Visuellement dans le film "Victoria", à part quelques longueurs au début, ce long plan séquence ne laisse pas de répit au spectateur qui est littéralement happé par l'action et l'attachement qu'on fini par avoir pour chacun des protagonistes, particulièrement de Victoria pour laquelle on tremble parfois et qu'on voudrait protéger. Pour ma part, je suis resté insensible au rôle de Victoria. La jeune femme me semble même assez antipathique à certains égards (cf. la scène du bébé). Par contre, l'interprétation de Frederick Lau est surprenante. Il incarne sobrement un jeune homme désoeuvré, maladroit mais fondamentalement attaché aux valeurs de l'amitié et de l'amour, ainsi qu'à sa ville de Berlin qui ne lui rend pas d'ailleurs. Cet acteur était déjà surprenant quand il incarnait Tim Stoltefuss dans "La Vague" (Die Welle) de Dennis Gansel en 2009. Le couple sombre que forment Sonne et Victoria rappelle, à certains égards, la cavale de Bonnie Parker et de Clyde Barrow. Parfois, leur course est tellement rapide qu'on en suffoquerait presque.

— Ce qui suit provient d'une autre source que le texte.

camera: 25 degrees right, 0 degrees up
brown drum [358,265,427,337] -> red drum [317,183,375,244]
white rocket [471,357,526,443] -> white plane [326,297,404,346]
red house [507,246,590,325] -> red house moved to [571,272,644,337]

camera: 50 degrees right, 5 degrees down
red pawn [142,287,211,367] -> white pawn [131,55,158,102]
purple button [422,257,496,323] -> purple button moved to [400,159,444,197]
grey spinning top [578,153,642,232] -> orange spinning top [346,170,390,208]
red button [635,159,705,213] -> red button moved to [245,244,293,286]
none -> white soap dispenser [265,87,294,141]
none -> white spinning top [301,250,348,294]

Le film est scandé en une cinquantaine de tableaux qui se déroulent dans 22 lieux de Berlin. On comprend aisément pourquoi ces lieux ne pouvaient pas être trop éloignés les uns des autres. Ceux qui s'attendent à voir Berlin risquent d'être déçus car on voit très peu la ville qui apparaît à peine au second plan.

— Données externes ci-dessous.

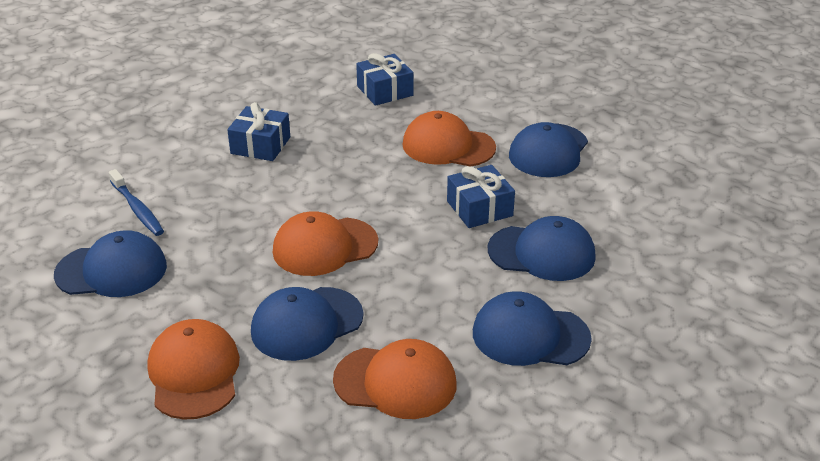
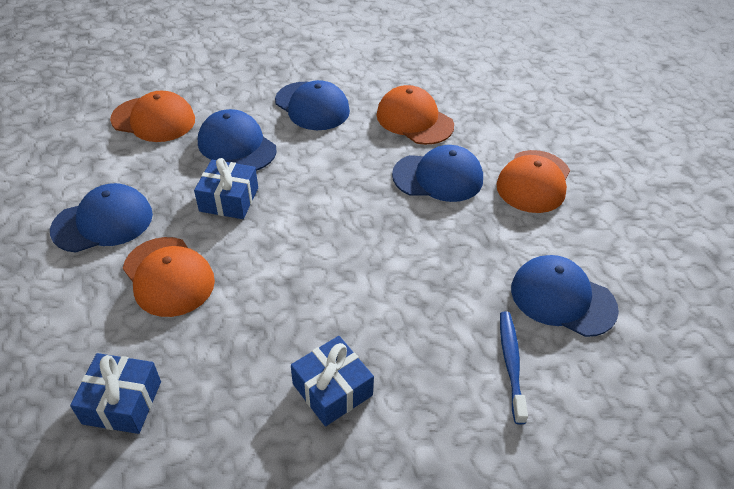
camera: 145 degrees left, 10 degrees up
orange cap [273,211,378,276] -> orange cap moved to [110,91,195,142]

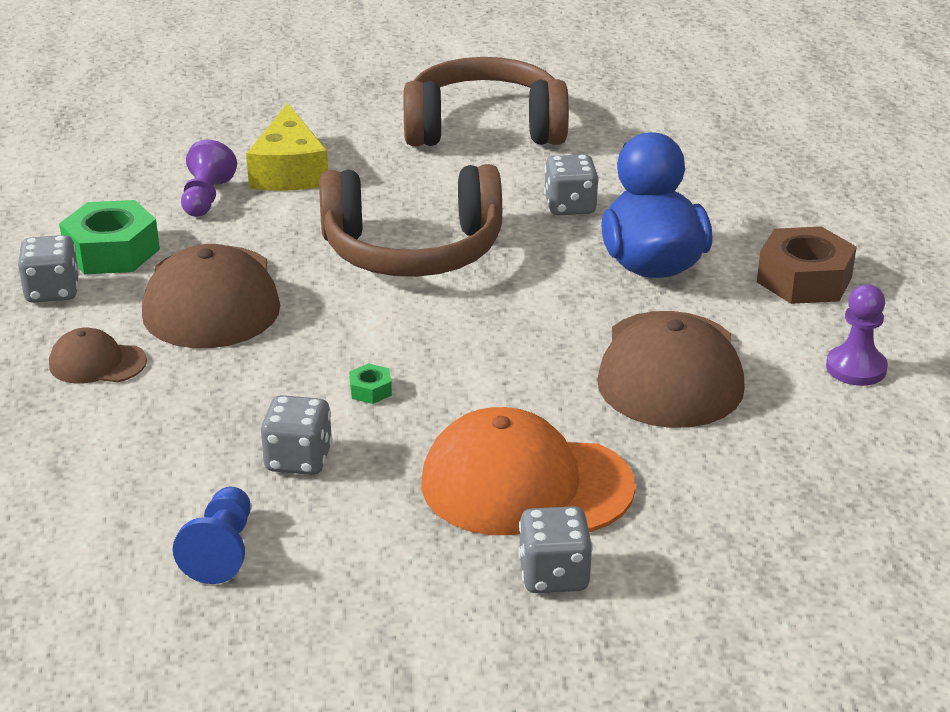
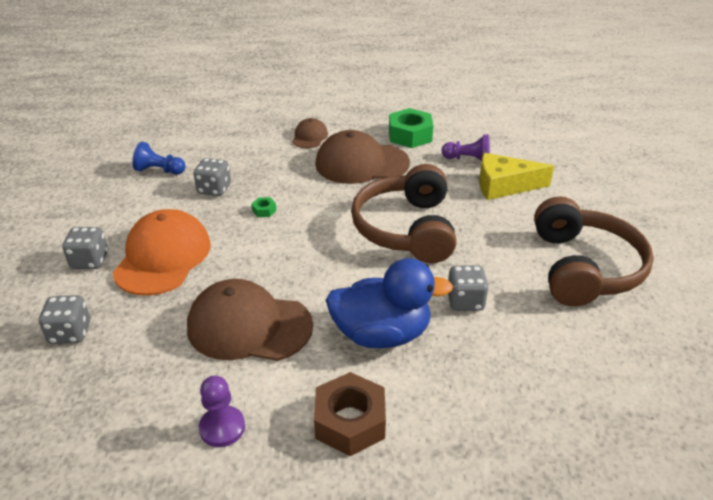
camera: 95 degrees right, 5 degrees up
grey dice [18,235,79,303] -> grey dice moved to [39,295,90,344]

"Victoria" est une jeune madrilène d'une vingtaine d'années qui vit depuis 3 mois à Berlin. Elle est serveuse dans un bar bio. Son départ vers l'Allemagne semble être motivé par le besoin de tout quitter consécutivement à l'échec du projet de sa vie, qui était de devenir concertiste, après seize années passées au conservatoire de piano.

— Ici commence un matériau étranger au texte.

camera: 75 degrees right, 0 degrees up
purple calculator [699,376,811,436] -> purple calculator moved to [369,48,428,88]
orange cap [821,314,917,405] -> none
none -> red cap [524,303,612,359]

Le film raconte l'histoire de l'heure qui a précédé le braquage d'une banque et l'heure qui l'a suivie. Ainsi que la tornade qui a projeté une jeune femme candide dans l'oeil du cyclone. Tout commence avec Victoria qui sort d'une discothèque. Elle n'utilise pas la langue allemande et parait isolée de ce fait. Dans la rue, Victoria va faire la connaissance de Sonne et sa bande de joyeux lurons. Quatre Pieds Nickelés qui vont entraîner la jeune femme dans les méandres berlinois. Au commencement, la bande est plutôt bienveillante, mais au fur et à mesure le ton change. Et puis, l'un d'eux, Boxer, va révéler à Victoria son intention de faire un braquage. En effet, il doit rembourser une dette qu'il a contracté en prison auprès d'un caïd de la pègre berlinoise. Parce qu'elle s'est attachée à eux, Victoria, bien que candide, va suivre la bande avant de démontrer qu'elle a une véritable propension pour s'adapter à un univers très sombre, qui n'est pas le sien habituellement, mais qui agira sur elle comme un révélateur. Alors qu'on suppose que cette jeune femme est fragile, on se rend compte finalement que ce n'est pas le cas.

Le procédé du plan séquence distille au spectateur la sensation du temps réel qui s'écoule. En effet, il n'y a pas de temps mort, quelques longueurs certe, mais tout s'enchaîne très rapidement puisque tout est action. On peut donc dire que "Victoria" n'est pas un film reposant.

"Victoria" a obtenu l'Ours d'argent de la meilleure contribution artistique au Festival du film de Berlin 2015 et le Grand Prix du Festival du film policier de Beaune 2015.